August 2006 Inspirations
Best Figs You've Ever Tasted
This month brings the peak season for delectable figs. The unique taste of lemon figs--sweet with a little twang--anchors one of the best appetizers we've eaten. Serve them with a cool drink.
Lemon Figs With Pecans and Feta
Peel stem end back from 6 lemon figs. Slice each fig into quarters, cutting to--but not through--bottom, leaving figs intact. Place them on a foil-lined baking sheet; drizzle evenly with 1 Tbsp. olive oil. Broil 6 inches from heat 2 to 3 minutes or until edges begin to brown. Sprinkle evenly with 2 Tbsp. chopped toasted pecans and 2 Tbsp. crumbled feta cheese. Add salt and freshly ground pepper to taste. Makes 6 servings. Prep: 10 min., Broil: 3 min.

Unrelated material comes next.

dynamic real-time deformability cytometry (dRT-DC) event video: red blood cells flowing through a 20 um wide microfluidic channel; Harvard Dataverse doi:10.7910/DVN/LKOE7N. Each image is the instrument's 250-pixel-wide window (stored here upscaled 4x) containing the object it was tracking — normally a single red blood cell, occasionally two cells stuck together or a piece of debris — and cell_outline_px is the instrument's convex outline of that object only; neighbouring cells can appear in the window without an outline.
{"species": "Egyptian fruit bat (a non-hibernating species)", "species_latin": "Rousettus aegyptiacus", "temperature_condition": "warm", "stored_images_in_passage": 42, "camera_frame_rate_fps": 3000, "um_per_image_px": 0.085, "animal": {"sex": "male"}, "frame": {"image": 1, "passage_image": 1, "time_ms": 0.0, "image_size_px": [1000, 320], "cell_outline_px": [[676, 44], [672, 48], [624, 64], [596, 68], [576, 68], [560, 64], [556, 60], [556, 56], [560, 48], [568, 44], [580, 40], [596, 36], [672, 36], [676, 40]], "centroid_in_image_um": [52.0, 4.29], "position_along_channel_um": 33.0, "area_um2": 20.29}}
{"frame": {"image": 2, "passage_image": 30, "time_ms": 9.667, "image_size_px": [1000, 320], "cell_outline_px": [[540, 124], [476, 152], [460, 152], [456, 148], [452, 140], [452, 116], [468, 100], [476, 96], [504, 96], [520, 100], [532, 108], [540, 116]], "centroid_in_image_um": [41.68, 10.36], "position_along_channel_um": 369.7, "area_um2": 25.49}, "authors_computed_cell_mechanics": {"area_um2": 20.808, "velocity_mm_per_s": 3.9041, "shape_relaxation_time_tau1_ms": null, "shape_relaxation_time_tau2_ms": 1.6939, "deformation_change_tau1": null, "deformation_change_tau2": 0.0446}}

- If you can't find lemon figs, look for Mission or Brown Turkey figs at your local grocery store or farmers market.
Picture Yourself Here
Feel that glorious chill in the air. Breathe in the trademark aroma of the woods. Taste the sweet warmth of steaming tea. There's nothing more tranquil--or more relaxing--than an early August morning in the mountains.
Now's the time of year to escape the heat and head for your favorite top-of-the-world retreat, such as North Carolina's High Hampton Inn (www.highhamptoninn.com). The inn has stood as a landmark in the Blue Ridge Mountains for 84 years. When you get there, though, just remember: Squeeze in some quiet moments for yourself.
Snip a Little Flavor
Clipped herbs make a beautiful and functional arrangement in any kitchen. Just gather some cuttings of sage, basil, chives, oregano, and thyme from your garden, or buy some at the grocery store. Place them by the window in simple glass containers, and just add water. Not only will the fresh herbs brighten the room, they will also be handy for use when cooking delicious meals.
- If you purchased the herbs, be sure to recut the stems before placing them in containers.
- The cuttings will usually last for three to five days in water.
"Inspirations" is from the August 2006 issue of Southern Living.